In an experiment involving police officers placed in a stressful situation, Columbia Business School professor Modupe Akinola and professor Wendy Berry Mendes of the University of California, San Francisco, showed that officers with a sense of higher social status had better biophysical responses to the stress than officers who viewed themselves as lower in social status. Specifically, higher testosterone, a healthier cardio-vascular rate, and better cardiac efficiency enabled the officers to have a more adaptive, effective response to the stress.
Akinola and Mendes then went further and proved, through a second experiment, that the link between social status and beneficial health responses wasn’t just correlational. Instead, by randomly manipulating the social status of their subjects, Akinola and Mendes showed that social status actually caused the changes in biological response and behaviours.
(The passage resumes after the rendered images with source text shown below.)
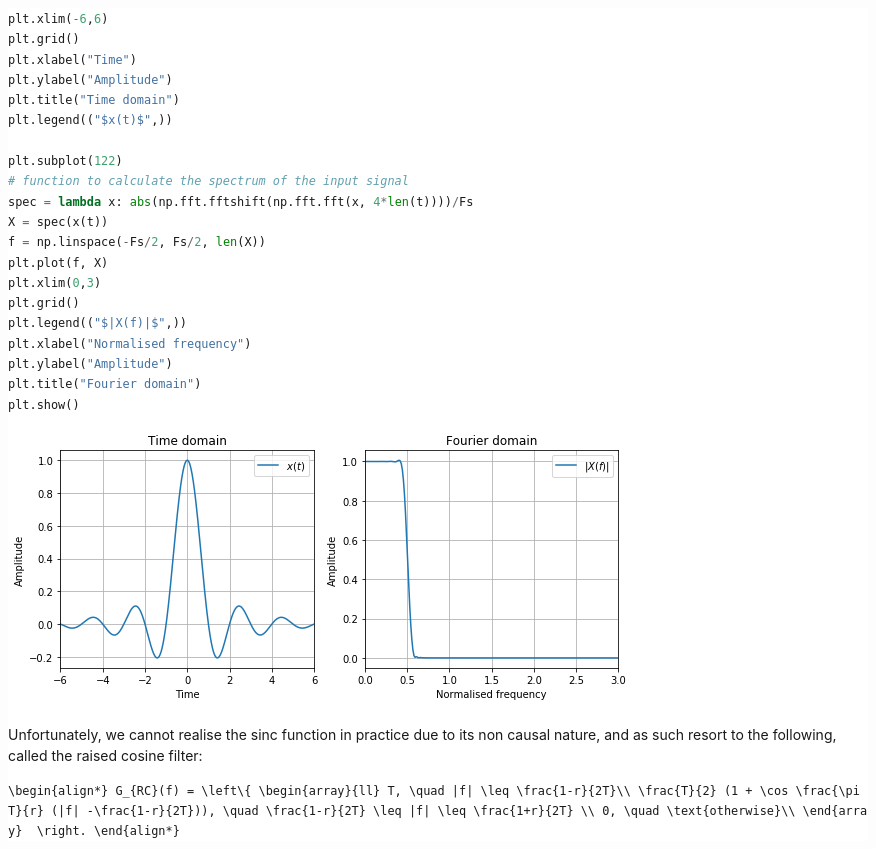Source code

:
 ```python
plt.xlim(-6,6)
plt.grid()
plt.xlabel("Time")
plt.ylabel("Amplitude")
plt.title("Time domain")
plt.legend(("$x(t)$",))

plt.subplot(122)
# function to calculate the spectrum of the input signal
spec = lambda x: abs(np.fft.fftshift(np.fft.fft(x, 4*len(t))))/Fs
X = spec(x(t))
f = np.linspace(-Fs/2, Fs/2, len(X))
plt.plot(f, X)
plt.xlim(0,3)
plt.grid()
plt.legend(("$|X(f)|$",))
plt.xlabel("Normalised frequency")
plt.ylabel("Amplitude")
plt.title("Fourier domain")
plt.show()
```


![png](/posts/3-single-carrier_files/3-single-carrier_2_0.png)


Unfortunately, we cannot realise the sinc function in practice due to its non causal nature, and as such resort to the following, called the raised cosine filter:

`\begin{align*}
G_{RC}(f) = \left\{
\begin{array}{ll}
      T, \quad |f| \leq \frac{1-r}{2T}\\
      \frac{T}{2} (1 + \cos \frac{\pi T}{r} (|f| -\frac{1-r}{2T})), \quad \frac{1-r}{2T} \leq |f| \leq \frac{1+r}{2T} \\
      0, \quad \text{otherwise}\\
\end{array} 
\right.
\end{align*}`
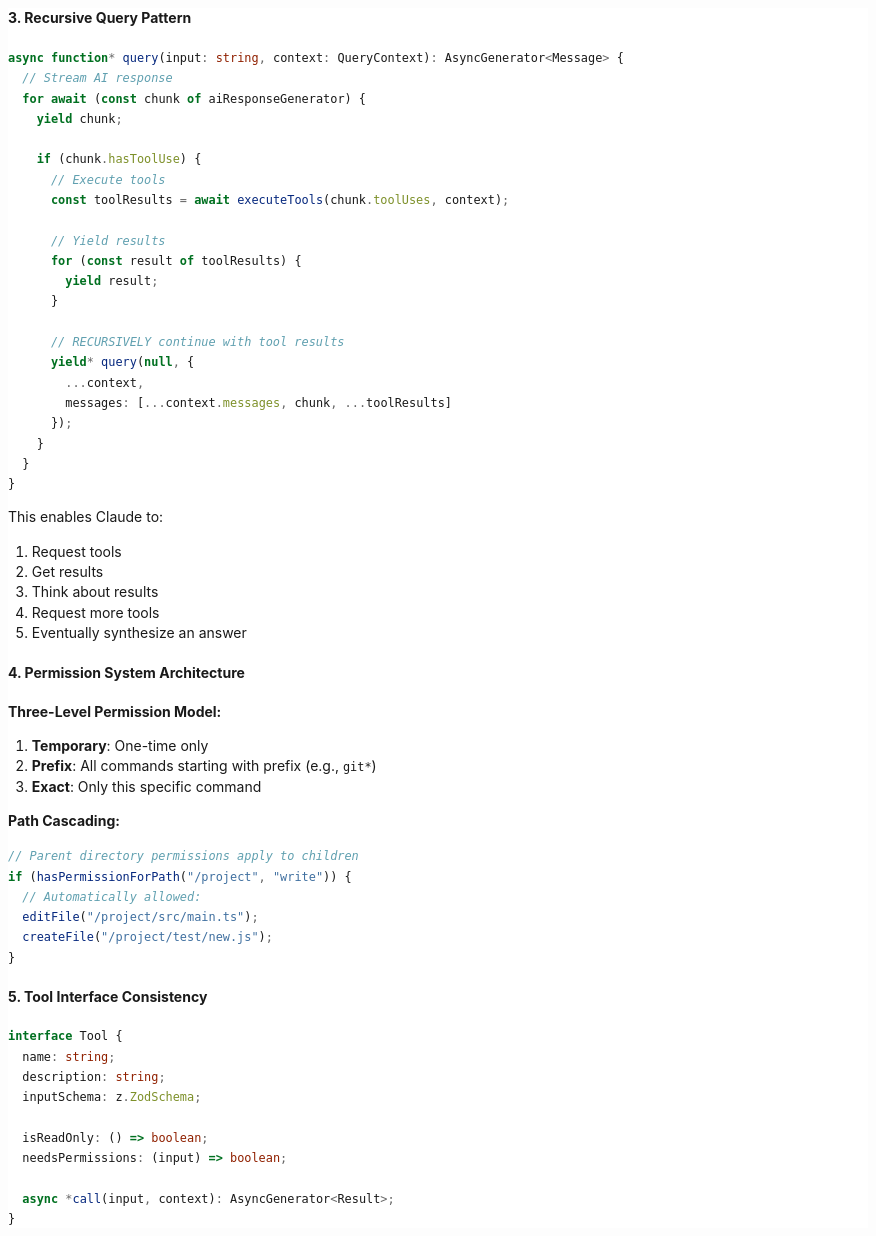 #### 3. Recursive Query Pattern
```typescript
async function* query(input: string, context: QueryContext): AsyncGenerator<Message> {
  // Stream AI response
  for await (const chunk of aiResponseGenerator) {
    yield chunk;
    
    if (chunk.hasToolUse) {
      // Execute tools
      const toolResults = await executeTools(chunk.toolUses, context);
      
      // Yield results
      for (const result of toolResults) {
        yield result;
      }
      
      // RECURSIVELY continue with tool results
      yield* query(null, {
        ...context,
        messages: [...context.messages, chunk, ...toolResults]
      });
    }
  }
}
```

This enables Claude to:
1. Request tools
2. Get results
3. Think about results
4. Request more tools
5. Eventually synthesize an answer

#### 4. Permission System Architecture

**Three-Level Permission Model:**
1. **Temporary**: One-time only
2. **Prefix**: All commands starting with prefix (e.g., `git*`)
3. **Exact**: Only this specific command

**Path Cascading:**
```typescript
// Parent directory permissions apply to children
if (hasPermissionForPath("/project", "write")) {
  // Automatically allowed:
  editFile("/project/src/main.ts");
  createFile("/project/test/new.js");
}
```

#### 5. Tool Interface Consistency
```typescript
interface Tool {
  name: string;
  description: string;
  inputSchema: z.ZodSchema;
  
  isReadOnly: () => boolean;
  needsPermissions: (input) => boolean;
  
  async *call(input, context): AsyncGenerator<Result>;
}
```
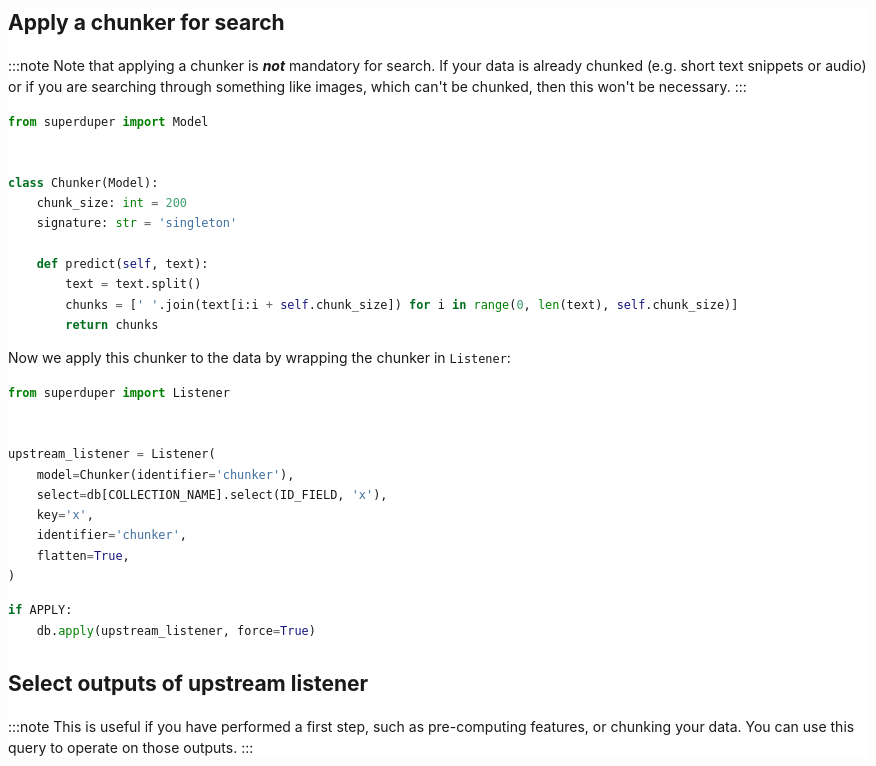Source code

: ## Apply a chunker for search

:::note
Note that applying a chunker is ***not*** mandatory for search.
If your data is already chunked (e.g. short text snippets or audio) or if you
are searching through something like images, which can't be chunked, then this
won't be necessary.
:::


```python
from superduper import Model


class Chunker(Model):
    chunk_size: int = 200
    signature: str = 'singleton'

    def predict(self, text):
        text = text.split()
        chunks = [' '.join(text[i:i + self.chunk_size]) for i in range(0, len(text), self.chunk_size)]
        return chunks
```

Now we apply this chunker to the data by wrapping the chunker in `Listener`:


```python
from superduper import Listener


upstream_listener = Listener(
    model=Chunker(identifier='chunker'),
    select=db[COLLECTION_NAME].select(ID_FIELD, 'x'),
    key='x',
    identifier='chunker',
    flatten=True,
)
```


```python
if APPLY:
    db.apply(upstream_listener, force=True)
```

## Select outputs of upstream listener

:::note
This is useful if you have performed a first step, such as pre-computing 
features, or chunking your data. You can use this query to 
operate on those outputs.
:::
For this second experiment, instead of asking participants (male undergraduates this time) for their own perception of their social status, Akinola and Mendes randomly placed the subjects in high and low status roles. The experiment was designed around two-person partnerships — one person the leader, the other person the supporter — working together on a complicated, fast-paced video game. Once again, the high status subjects exhibited adaptive physiological responses, as measured by the researchers, which meant that they were in a better position to handle the stress of the situation. In addition, the subjects assigned to the high status roles in the partnership not only performed at a higher level, but also were generous in allocating resources to their partners and also had a positive opinion of their partners. The low status subjects performed less well, and were not as generous — neither in the allocation of resources nor in their opinions of their partners.
The health benefits of social status have been studied before, although the evidence was more correlational than causal. For example, social status in society is often tied to wealth; that the wealthy are healthier is not necessarily a physiological response to being wealthy, but simply the logical outcome of having a healthier lifestyle and greater access to the best health care available.
Akinola and Mendes, however, have shown that in the workplace, social status (self-esteem and respect from others, for example) is more than a psychological by-product of positional authority. Instead, social status will have a direct impact on how well people respond to stress, perform tasks, and relate to others. Managers must keep this in mind when allocating tasks, creating teams, or considering promotions.
The circumstances of the second experiment, for example, are often replicated in the workplace: When a task or a project is launched, certain employees or managers will be given leadership roles while others are given supporting roles. Managers can expect those in leadership roles to want to work hard and do well, and they will most likely perform well; in addition, they will, in the research terminology, “thrive physiologically.” However, the research would indicate that special attention must be paid to ensure that those in a supporting role do not suffer from the consequences of lower social status. One way to mitigate this, according to professor Akinola, is to link their activity in the task or project to upward mobility, thus inferring that the supporting role work will lead to a greater social status.
The research also has some interesting implications concerning 360-degree feedback: the higher the social status of the respondent, the more generous the feedback. But don’t expect the same treatment from those positioned lower on the social scale — an indication that 360-degree feedback may sometimes be skewed against the person being evaluated through no fault of their own.